Not that it’s terribly important, but my thoughts about this began to crystalize around an exchange I had with another Church-watcher – one who isn’t a Vatican hand – about the international brouhaha Pope Francis’s salacious remarks regarding the unceremonious sacking of the beleaguered Archbishop of Paris set off earlier this month.
After the dust was up – it hasn’t really begun to settle, by the way – my correspondent suggested that perhaps the Vatican comms types should find an excuse to cease in-flight pressers. I noted that no one would go on the trips if they didn’t come with the chance to pigeon-hole the head man.
That may be something of an overstatement, but it is certainly the case that a big part of the reason the papal plane is filled with scribblers is that the Vatican press corps gets to ask the head man questions directly. Ones he must either answer or dodge spectacularly.
That brings us to the first reason for which, ceteris paribus, doing regular turns in front of the Vatican beat journos mightn’t be the worst idea in the world.
If you’re a beat reporter with one chance every six months to ask the pope about anything doing in the news, you’re not going to want to waste the chance on a question that essentially gives him a chance to repeat his talking points.
Yes, the press office tends to give journalists from whatever place the pope has just visited several chances to ask about his visit, his impressions of the place and the people, his thoughts on local issues, and his message.

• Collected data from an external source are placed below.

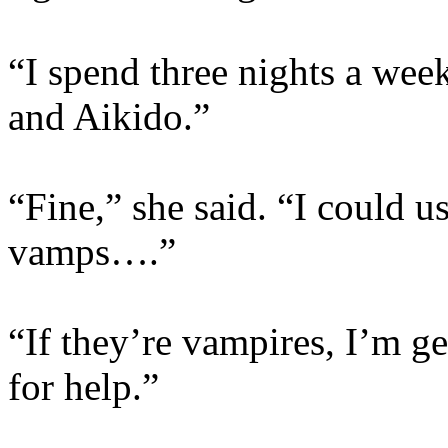
“I spend three nights a week
and Aikido.”
“Fine,” she said. “I could us
vamps….”
“If they’re vampires, I’m g
for help.”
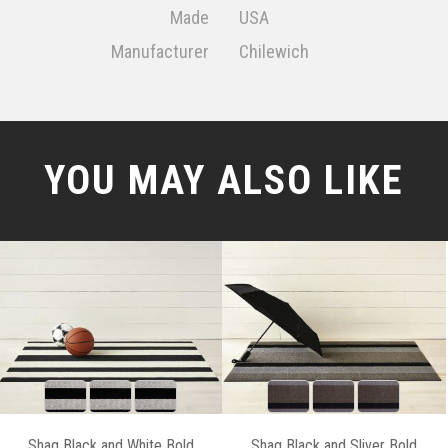
Made
USA
Manufacturer
Chilewich
YOU MAY ALSO LIKE
Shag Black and White Bold
Shag Black and Sliver Bold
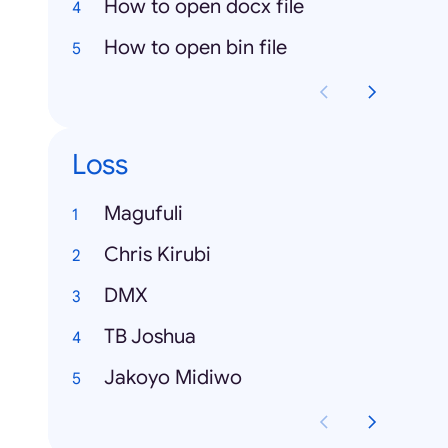
How to open docx file
How to open bin file
Loss
Magufuli
Chris Kirubi
DMX
TB Joshua
Jakoyo Midiwo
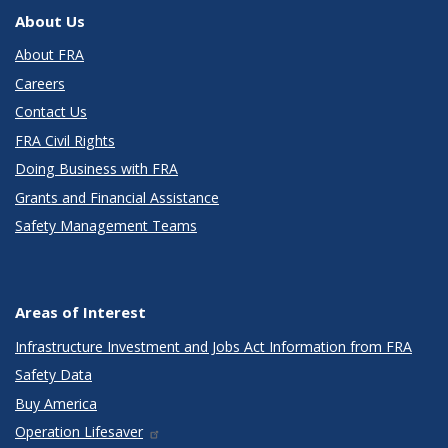
About Us
About FRA
Careers
Contact Us
FRA Civil Rights
Doing Business with FRA
Grants and Financial Assistance
Safety Management Teams
Areas of Interest
Infrastructure Investment and Jobs Act Information from FRA
Safety Data
Buy America
Operation Lifesaver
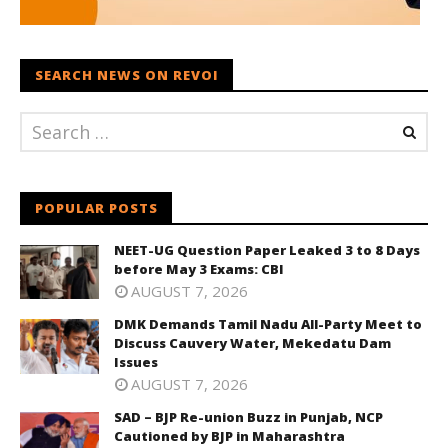
SEARCH NEWS ON REVOI
POPULAR POSTS
NEET-UG Question Paper Leaked 3 to 8 Days
before May 3 Exams: CBI
AUGUST 7, 2026
DMK Demands Tamil Nadu All-Party Meet to
Discuss Cauvery Water, Mekedatu Dam
Issues
AUGUST 7, 2026
SAD – BJP Re-union Buzz in Punjab, NCP
Cautioned by BJP in Maharashtra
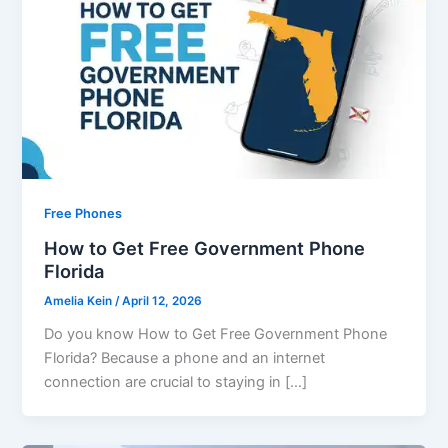
Free Phones
How to Get Free Government Phone
Florida
Amelia Kein
/
April 12, 2026
Do you know How to Get Free Government Phone
Florida? Because a phone and an internet
connection are crucial to staying in […]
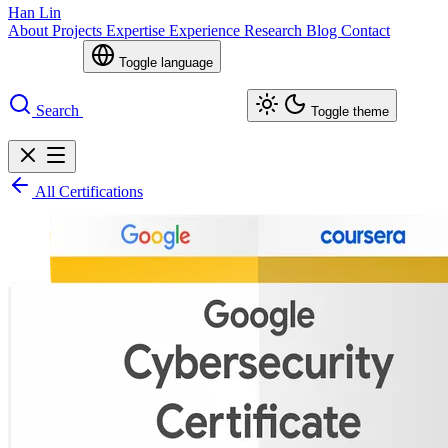
Han Lin
About
Projects
Expertise
Experience
Research
Blog
Contact
Toggle language
Search
Toggle theme
All Certifications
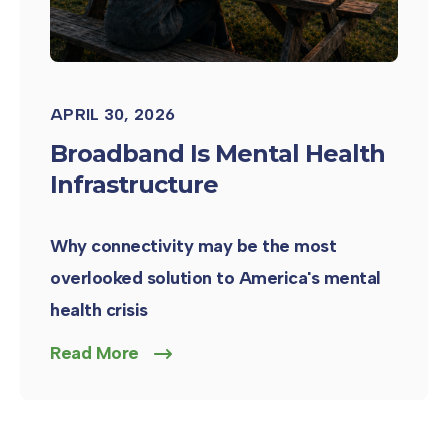
APRIL 30, 2026
Broadband Is Mental Health
Infrastructure
Why connectivity may be the most
overlooked solution to America's mental
health crisis
Read More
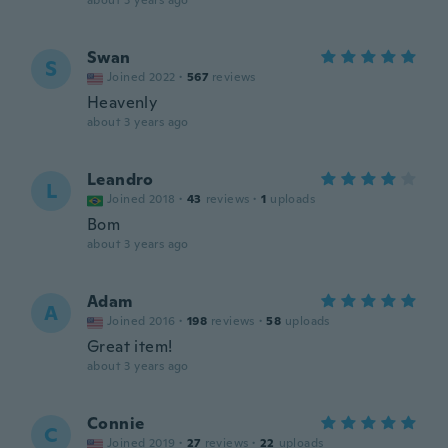
about 3 years ago
Swan
S
Joined 2022
·
567
reviews
Heavenly
about 3 years ago
Leandro
L
Joined 2018
·
43
reviews
·
1
uploads
Bom
about 3 years ago
Adam
A
Joined 2016
·
198
reviews
·
58
uploads
Great item!
about 3 years ago
Connie
C
Joined 2019
·
27
reviews
·
22
uploads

Those questions and answers may dominate the coverage in the country or countries from which he’s just taken his leave – it is by no means a foregone conclusion, viz. Chile – but the rest of the world will frequently focus on whatever he says about whichever hot-button issue he has to address because someone asked him and he couldn’t escape (though he has called “lunch” and gone back to his seat on at least one occasion).

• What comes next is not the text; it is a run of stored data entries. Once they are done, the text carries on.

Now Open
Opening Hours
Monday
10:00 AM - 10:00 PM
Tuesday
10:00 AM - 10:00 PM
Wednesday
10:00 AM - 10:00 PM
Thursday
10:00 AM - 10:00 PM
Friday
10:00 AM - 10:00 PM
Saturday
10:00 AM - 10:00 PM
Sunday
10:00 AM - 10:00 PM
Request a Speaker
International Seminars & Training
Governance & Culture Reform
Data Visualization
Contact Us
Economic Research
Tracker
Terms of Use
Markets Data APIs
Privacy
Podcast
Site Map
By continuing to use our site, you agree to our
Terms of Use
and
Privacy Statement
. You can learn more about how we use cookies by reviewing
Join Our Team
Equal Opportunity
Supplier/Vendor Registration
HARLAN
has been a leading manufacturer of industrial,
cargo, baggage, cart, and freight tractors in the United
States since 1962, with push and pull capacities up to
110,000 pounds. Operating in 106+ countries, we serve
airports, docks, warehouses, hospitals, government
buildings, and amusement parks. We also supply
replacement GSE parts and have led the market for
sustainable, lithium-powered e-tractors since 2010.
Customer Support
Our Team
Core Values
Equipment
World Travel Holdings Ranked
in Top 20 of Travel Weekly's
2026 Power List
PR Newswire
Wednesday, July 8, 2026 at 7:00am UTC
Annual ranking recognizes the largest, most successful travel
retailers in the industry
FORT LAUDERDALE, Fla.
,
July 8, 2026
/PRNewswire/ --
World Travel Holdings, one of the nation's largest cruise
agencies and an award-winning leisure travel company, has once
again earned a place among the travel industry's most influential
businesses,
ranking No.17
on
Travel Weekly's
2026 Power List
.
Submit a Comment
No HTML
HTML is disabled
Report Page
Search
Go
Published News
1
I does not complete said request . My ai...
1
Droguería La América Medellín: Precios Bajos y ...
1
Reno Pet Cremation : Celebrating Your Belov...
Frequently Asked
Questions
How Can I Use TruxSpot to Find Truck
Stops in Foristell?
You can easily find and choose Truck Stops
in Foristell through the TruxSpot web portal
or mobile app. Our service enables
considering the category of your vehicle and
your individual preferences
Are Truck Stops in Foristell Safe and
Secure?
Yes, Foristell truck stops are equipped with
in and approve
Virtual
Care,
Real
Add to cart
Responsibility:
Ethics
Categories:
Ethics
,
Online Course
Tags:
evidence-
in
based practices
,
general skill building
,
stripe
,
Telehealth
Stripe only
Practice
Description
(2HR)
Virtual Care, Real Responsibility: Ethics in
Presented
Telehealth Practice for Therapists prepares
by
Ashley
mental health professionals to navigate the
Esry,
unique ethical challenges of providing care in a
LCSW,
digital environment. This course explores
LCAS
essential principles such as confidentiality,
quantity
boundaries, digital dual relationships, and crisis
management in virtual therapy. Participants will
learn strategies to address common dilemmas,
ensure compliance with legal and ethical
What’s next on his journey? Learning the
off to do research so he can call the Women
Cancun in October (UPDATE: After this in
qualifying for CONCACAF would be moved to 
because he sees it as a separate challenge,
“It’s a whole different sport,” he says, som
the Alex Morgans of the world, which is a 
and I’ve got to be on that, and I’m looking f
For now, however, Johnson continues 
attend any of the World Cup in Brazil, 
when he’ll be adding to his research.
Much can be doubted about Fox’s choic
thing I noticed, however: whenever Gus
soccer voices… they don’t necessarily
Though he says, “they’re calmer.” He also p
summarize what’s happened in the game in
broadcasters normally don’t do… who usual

Basically, it would make it possible for the in-flight pressers en route to Rome from wherever Pope Francis has been to remain focused on the trips themselves. It would make it easier for Pope Francis to stay on message, and easier for journos to make their coverage of the trips more about … the trips.

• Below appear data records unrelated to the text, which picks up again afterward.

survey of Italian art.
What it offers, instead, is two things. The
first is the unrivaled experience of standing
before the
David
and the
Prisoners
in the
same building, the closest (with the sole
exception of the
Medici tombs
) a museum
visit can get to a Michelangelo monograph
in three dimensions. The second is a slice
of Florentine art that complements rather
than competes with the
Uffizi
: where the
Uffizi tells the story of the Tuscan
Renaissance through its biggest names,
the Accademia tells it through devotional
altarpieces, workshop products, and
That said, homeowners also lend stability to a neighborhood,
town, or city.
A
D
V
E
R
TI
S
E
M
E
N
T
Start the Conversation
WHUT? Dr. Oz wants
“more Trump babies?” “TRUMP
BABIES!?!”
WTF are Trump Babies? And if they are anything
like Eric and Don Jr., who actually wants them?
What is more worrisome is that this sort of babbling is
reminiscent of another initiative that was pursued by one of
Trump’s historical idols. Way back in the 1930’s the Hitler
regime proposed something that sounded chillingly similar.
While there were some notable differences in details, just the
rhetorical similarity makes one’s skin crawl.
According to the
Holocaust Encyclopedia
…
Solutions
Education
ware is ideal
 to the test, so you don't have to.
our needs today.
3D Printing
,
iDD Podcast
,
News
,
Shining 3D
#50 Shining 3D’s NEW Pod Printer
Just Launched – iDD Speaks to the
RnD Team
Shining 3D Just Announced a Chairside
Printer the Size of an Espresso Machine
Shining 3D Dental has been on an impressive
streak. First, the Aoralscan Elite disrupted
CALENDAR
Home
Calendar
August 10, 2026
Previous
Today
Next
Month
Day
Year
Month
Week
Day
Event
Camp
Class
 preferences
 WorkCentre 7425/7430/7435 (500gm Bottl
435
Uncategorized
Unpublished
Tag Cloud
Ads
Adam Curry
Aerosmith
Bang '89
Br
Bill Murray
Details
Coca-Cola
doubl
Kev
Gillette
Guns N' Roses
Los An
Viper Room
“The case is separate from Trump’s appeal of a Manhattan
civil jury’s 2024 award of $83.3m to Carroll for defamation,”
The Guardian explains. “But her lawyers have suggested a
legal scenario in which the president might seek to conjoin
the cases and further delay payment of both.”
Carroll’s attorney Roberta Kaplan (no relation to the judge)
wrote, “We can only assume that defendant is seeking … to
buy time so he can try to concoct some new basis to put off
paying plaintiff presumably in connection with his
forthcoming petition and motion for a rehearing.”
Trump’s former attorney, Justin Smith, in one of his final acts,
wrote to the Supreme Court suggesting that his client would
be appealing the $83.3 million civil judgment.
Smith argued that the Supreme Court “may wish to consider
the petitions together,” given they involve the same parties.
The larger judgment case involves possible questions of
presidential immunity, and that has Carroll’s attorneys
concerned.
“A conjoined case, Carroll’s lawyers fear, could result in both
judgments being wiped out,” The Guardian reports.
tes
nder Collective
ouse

Now, the in-flight pressers are still pretty highly managed affairs these days. When Benedict XVI was pope, things were frequently even more so. Fr. Federico Lombardi SJ – then the director of the Holy See’s press office – would sometimes have questions submitted in writing and choose which ones he’d put to his principal.
That was a temporary measure – something between a jury-rig and a stop-gap – and was never going to fly as a permanent arrangement, not even with the generally docile group of journos who follow the pope.
Nevertheless, the papal comms geniuses like to keep a handle on things, in their own way, and are not likely to let journalists just ask Francis whatever they want, for an hour or two each week or even once a month.
In a world that was even a little bit better, the press office director would be getting cameras in his face on at least a weekly basis, asking him questions about the unfortunate Bishop Gustavo Zanchetta, the infamous dubia, the London real estate debacle, the apparent reluctance of the Vatican to use its own laws against abuse coverup, and everything in between.
The likely silence would be … excruciating.
That’s another reason is would be good to have the big boss under the lights and in front of a hot mic with some regularity. Neither the pope nor his handlers would be terribly pleased with the coverage he’d often get. They don’t have a right to be, and shouldn’t expect favorable coverage or believe themselves capable of producing it with the cooperation of the press corps. Neither the faithful nor the broad public have a right to pleasant answers to hard questions. Since the Apostolic See is judged by no man, there’s every reason for desiring the chance to expose the pope’s record of leadership to the caustic process of public scrutiny.
It’s not likely to happen on Francis’s watch, but I still say the pope should hold regular pressers, whoever he is. The next guy should give it a thought.